Understanding Smoldering Myeloma
Smoldering multiple myeloma is defined by specific laboratory findings, including a certain amount of monoclonal protein (M-protein) in the blood or urine, or a percentage of abnormal plasma cells in the bone marrow. Individuals with SMM do not experience symptoms like bone pain, fatigue, or kidney problems. This absence of symptoms and organ damage distinguishes it from active multiple myeloma.
Active multiple myeloma is diagnosed when certain criteria, collectively known as CRAB criteria, are present. These include elevated calcium levels (Hypercalcemia), kidney dysfunction (Renal failure), low red blood cell count (Anemia), or bone lesions (Bone lesions). In SMM, these signs of organ damage are absent. SMM is a precursor condition, distinct from the symptomatic disease.
The Likelihood of Progression
Smoldering multiple myeloma does not always progress to active multiple myeloma. Many individuals with SMM may live for years without developing the active disease, and some may never progress. The risk of progression is highest shortly after diagnosis, typically around 10% to 15% per year for the first five years.
After this initial period, the annual risk of progression generally decreases. For instance, the risk can drop to about 3% per year between years three and ten, and further reduce to approximately 1% per year thereafter. This variability highlights that SMM is a heterogeneous condition.
Factors That Influence Progression
Several factors help predict the likelihood of SMM progressing to active multiple myeloma. The amount of M-protein in the blood, the percentage of abnormal plasma cells in the bone marrow, and the free light chain ratio are important indicators. Higher levels of M-protein or a greater percentage of plasma cells correlate with an increased risk of progression.

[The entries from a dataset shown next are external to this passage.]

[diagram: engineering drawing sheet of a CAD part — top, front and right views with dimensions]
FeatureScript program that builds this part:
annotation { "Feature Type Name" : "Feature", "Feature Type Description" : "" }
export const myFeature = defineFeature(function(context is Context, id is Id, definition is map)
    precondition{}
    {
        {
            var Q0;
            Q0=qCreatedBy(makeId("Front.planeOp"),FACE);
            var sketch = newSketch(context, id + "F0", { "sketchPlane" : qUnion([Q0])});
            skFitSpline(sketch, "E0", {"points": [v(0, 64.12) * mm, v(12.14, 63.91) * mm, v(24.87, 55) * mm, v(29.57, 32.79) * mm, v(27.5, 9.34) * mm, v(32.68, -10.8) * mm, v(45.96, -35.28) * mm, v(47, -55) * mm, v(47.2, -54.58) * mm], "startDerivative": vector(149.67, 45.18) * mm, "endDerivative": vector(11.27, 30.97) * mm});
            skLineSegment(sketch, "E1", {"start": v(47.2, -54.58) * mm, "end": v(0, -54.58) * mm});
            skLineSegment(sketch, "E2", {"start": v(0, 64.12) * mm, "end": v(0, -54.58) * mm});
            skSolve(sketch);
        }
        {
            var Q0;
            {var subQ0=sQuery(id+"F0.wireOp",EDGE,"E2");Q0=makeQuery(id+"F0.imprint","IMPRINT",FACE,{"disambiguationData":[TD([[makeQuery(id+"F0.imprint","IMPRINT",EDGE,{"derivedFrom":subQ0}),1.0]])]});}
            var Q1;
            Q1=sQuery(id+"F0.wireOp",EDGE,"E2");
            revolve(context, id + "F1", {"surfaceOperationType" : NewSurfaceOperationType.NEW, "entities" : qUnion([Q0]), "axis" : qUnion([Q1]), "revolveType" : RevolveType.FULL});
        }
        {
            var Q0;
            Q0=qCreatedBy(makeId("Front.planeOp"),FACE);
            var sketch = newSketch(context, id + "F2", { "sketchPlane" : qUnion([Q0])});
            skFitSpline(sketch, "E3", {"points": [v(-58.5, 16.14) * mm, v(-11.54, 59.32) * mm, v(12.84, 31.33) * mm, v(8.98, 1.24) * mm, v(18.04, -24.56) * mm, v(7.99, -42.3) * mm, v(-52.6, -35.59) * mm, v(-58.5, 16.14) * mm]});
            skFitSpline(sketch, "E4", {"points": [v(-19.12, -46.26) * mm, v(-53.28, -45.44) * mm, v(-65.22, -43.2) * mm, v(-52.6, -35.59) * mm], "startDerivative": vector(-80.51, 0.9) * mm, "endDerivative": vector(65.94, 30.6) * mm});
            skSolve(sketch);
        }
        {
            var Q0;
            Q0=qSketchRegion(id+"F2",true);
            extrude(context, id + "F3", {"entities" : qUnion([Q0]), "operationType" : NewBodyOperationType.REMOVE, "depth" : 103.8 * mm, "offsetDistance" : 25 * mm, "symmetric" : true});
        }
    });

Genetic abnormalities within the plasma cells also play a role in predicting progression. Specific chromosomal changes, such as certain translocations or deletions, can indicate a higher risk. Risk stratification models, like the International Myeloma Working Group (IMWG) 2/20/20 model, combine these factors to categorize SMM into low, intermediate, or high-risk groups.

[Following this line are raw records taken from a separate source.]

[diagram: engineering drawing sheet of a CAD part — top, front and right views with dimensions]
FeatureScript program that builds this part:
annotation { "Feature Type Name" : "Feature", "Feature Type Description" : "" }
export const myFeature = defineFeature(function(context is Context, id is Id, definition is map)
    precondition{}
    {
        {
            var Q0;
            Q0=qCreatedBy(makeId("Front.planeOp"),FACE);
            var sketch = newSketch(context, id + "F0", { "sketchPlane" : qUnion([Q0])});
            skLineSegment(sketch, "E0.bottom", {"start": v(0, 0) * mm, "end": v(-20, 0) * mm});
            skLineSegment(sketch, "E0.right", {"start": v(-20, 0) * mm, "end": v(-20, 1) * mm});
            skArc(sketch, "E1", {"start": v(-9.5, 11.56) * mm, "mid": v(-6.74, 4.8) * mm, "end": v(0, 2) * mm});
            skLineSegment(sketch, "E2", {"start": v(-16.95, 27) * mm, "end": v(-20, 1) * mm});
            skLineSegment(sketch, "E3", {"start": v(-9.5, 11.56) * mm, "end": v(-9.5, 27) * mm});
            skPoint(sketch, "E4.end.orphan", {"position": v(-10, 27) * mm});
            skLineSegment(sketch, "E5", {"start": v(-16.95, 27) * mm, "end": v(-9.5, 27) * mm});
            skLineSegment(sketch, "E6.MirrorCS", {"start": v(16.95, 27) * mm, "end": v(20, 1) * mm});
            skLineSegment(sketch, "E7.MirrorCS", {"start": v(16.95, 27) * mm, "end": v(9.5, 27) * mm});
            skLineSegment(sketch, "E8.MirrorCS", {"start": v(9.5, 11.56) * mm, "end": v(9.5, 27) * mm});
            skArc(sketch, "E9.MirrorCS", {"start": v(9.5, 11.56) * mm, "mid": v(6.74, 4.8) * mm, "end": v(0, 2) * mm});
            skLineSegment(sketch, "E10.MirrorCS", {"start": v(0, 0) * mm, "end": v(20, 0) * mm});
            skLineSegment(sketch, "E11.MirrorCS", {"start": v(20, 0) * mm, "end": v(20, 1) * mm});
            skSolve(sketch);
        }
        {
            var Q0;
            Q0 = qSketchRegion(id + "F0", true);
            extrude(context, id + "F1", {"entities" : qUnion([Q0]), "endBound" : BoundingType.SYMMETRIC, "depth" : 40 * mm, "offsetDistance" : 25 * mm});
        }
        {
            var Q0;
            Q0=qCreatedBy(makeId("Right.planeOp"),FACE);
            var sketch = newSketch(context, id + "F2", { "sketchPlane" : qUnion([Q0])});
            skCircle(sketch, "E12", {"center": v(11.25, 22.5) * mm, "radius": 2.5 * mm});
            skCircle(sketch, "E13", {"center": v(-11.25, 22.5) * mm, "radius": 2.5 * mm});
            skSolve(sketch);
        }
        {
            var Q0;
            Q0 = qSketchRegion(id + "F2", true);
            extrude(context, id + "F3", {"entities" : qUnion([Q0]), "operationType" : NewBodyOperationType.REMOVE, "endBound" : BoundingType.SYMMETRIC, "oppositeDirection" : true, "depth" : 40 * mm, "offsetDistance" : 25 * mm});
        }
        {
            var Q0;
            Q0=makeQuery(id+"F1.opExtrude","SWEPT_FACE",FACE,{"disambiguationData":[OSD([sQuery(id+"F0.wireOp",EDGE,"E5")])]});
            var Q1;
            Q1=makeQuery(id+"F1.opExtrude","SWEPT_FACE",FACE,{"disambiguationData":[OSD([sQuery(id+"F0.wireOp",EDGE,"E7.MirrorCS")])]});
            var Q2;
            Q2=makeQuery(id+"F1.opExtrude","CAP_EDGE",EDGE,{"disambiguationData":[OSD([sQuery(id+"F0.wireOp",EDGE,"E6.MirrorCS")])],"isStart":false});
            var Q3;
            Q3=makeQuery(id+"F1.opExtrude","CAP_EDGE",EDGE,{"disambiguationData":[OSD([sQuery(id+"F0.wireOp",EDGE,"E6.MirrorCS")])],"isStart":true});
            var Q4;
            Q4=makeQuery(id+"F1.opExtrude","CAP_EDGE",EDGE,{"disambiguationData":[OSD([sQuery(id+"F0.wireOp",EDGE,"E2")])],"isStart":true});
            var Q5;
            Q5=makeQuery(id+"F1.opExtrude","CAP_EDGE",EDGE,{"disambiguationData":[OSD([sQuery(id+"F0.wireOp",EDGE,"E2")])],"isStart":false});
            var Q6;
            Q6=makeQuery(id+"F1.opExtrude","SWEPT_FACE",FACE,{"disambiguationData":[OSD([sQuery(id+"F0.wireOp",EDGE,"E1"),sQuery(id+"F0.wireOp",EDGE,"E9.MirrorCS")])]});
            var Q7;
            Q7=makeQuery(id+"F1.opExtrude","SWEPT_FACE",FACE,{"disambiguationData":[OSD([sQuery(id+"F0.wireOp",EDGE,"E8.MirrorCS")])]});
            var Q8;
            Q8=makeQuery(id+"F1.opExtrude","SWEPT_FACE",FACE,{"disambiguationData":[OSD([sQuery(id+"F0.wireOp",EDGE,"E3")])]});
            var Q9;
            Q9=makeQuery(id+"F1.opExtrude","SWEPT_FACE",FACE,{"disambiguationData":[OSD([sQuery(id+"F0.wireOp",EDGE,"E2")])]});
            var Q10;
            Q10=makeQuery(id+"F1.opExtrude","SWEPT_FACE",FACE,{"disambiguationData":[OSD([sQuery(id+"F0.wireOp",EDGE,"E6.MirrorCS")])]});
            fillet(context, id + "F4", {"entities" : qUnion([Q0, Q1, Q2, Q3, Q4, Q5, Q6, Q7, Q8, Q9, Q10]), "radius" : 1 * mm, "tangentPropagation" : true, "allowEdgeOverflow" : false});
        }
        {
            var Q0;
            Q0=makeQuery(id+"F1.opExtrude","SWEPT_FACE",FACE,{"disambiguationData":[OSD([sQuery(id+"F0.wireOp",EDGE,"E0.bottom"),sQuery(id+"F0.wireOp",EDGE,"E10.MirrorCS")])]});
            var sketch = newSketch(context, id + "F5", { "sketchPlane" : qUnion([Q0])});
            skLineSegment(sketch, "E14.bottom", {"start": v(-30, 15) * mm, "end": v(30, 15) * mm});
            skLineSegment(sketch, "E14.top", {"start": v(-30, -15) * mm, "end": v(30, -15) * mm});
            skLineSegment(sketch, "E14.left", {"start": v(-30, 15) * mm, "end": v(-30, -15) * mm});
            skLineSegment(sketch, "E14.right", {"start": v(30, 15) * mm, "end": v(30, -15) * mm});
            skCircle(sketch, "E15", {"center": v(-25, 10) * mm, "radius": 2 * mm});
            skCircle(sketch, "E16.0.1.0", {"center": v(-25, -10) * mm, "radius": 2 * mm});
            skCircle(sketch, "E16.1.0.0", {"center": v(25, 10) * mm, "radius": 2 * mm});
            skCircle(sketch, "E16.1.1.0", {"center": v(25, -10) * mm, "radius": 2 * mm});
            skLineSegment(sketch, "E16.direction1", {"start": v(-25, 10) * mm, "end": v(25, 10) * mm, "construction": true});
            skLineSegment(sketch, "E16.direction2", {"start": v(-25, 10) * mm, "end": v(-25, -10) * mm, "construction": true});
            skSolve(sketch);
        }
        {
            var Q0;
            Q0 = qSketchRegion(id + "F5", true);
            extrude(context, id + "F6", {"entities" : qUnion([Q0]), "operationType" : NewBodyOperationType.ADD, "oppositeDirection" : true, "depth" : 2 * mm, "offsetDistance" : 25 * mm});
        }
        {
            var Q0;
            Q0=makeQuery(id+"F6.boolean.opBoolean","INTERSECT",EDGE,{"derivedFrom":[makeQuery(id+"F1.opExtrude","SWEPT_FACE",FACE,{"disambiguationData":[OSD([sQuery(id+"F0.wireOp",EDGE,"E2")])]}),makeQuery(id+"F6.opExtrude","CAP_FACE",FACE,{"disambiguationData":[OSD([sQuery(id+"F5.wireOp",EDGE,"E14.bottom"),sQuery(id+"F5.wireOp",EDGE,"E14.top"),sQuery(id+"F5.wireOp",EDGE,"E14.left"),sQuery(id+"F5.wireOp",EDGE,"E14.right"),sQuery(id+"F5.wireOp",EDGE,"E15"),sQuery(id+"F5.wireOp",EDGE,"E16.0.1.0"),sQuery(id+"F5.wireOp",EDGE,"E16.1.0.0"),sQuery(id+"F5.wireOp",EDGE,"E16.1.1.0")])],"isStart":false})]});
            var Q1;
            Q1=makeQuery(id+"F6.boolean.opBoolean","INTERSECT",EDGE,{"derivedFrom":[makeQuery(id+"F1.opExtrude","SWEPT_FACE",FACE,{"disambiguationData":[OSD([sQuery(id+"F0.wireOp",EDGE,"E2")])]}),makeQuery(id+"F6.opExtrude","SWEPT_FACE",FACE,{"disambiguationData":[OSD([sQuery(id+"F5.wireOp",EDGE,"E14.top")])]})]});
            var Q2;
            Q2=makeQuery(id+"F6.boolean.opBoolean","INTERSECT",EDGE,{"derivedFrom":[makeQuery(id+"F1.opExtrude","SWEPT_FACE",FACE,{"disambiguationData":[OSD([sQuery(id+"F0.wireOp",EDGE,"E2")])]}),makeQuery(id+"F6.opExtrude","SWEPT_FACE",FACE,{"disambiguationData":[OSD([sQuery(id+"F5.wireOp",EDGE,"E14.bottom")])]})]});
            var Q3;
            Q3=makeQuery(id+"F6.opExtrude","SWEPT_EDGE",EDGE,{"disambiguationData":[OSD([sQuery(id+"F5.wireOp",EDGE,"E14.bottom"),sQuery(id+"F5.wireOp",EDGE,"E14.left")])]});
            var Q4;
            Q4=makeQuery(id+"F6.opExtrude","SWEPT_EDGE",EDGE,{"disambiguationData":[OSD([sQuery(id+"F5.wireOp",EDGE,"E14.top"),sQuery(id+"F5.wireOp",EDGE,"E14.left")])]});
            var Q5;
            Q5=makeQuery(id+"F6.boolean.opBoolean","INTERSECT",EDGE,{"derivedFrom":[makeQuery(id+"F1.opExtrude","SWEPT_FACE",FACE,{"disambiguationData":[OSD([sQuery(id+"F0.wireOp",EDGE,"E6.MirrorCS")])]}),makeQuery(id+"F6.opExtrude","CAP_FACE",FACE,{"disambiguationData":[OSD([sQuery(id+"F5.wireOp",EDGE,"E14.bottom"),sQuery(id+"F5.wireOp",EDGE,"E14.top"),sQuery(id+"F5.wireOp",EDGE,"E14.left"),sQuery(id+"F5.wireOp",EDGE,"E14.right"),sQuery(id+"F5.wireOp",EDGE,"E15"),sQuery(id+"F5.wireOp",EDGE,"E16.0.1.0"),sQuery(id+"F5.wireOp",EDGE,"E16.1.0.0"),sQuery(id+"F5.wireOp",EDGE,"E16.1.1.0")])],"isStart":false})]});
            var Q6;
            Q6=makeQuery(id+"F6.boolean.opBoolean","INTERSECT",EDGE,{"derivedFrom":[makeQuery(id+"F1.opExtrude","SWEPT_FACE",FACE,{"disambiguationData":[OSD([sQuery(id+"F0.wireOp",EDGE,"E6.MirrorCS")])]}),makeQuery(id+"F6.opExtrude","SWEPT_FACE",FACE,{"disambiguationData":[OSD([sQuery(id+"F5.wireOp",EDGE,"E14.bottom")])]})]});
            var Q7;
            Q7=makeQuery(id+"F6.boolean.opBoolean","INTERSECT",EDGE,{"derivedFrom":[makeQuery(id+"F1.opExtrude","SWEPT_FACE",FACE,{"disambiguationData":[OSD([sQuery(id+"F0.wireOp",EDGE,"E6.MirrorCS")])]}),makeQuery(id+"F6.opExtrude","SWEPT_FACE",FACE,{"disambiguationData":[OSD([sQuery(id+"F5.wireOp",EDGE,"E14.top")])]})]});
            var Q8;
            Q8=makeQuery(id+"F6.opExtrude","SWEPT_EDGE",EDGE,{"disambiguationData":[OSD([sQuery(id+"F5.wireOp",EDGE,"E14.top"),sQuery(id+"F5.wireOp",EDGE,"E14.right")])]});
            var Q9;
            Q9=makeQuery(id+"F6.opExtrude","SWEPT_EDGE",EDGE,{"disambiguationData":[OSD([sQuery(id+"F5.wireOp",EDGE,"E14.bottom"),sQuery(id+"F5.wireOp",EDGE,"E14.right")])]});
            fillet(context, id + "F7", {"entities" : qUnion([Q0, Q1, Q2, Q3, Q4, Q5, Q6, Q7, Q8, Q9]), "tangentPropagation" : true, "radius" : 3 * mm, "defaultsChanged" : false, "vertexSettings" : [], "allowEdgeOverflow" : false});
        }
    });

How Progression is Monitored
Regular monitoring is an important part of managing smoldering multiple myeloma to detect any signs of progression early. This involves periodic blood and urine tests to measure M-protein levels and free light chains. These tests help track the activity of the abnormal plasma cells and can indicate changes over time.
Imaging studies are also used to check for bone damage, a common sign of active multiple myeloma. Bone marrow biopsies might be performed at diagnosis and potentially repeated if there are significant changes in other test results or new symptoms. Regular follow-up appointments with a hematologist or oncologist are important for reviewing results and assessing overall health.

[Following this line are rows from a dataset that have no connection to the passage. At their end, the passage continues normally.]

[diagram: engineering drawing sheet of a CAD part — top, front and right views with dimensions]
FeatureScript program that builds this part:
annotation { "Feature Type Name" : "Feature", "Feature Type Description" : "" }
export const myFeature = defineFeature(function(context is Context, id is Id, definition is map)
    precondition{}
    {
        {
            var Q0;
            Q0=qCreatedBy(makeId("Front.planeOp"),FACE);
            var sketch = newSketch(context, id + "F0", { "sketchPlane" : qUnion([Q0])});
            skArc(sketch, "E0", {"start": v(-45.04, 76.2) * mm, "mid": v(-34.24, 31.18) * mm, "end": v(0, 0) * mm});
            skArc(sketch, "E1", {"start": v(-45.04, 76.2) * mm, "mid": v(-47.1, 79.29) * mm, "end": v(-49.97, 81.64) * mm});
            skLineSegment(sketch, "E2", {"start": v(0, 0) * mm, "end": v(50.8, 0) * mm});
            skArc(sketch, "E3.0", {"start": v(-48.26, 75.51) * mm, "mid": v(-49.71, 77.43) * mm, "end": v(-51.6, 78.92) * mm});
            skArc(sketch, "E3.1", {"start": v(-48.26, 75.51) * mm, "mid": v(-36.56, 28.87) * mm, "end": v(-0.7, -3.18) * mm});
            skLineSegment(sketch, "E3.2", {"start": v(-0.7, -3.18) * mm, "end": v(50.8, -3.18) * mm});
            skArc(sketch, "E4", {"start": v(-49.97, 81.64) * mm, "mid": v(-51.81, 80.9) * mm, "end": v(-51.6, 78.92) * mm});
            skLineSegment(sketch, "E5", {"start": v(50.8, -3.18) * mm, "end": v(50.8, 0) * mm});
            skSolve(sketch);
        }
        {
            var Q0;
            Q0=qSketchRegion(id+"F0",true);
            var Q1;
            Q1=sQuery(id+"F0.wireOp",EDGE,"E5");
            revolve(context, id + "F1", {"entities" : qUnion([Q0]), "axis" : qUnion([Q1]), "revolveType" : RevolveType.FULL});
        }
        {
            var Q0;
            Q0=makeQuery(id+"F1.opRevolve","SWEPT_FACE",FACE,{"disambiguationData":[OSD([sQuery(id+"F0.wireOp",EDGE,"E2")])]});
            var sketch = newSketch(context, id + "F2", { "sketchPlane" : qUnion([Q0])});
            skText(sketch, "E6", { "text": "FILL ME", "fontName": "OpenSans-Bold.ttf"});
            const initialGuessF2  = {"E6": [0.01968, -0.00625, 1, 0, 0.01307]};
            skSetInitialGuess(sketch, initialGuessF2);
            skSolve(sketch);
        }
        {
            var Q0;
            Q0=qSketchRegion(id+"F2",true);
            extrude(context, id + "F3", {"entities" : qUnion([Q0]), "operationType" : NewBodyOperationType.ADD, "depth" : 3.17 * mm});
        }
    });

Management Approaches for SMM
For many individuals with smoldering multiple myeloma, especially those in low- and intermediate-risk categories, the standard management approach is “watch and wait,” also known as active surveillance. This involves close monitoring without immediate treatment, as the benefits of early intervention may not outweigh potential side effects. The goal is to avoid unnecessary treatment until it is truly needed.
For individuals with high-risk SMM, there is ongoing research into early intervention strategies. Clinical trials are exploring whether active treatment can delay or prevent progression to symptomatic multiple myeloma in this specific group. While some promising results have emerged from these trials, early treatment for high-risk SMM is not yet a standard practice and is often considered within the context of a clinical study.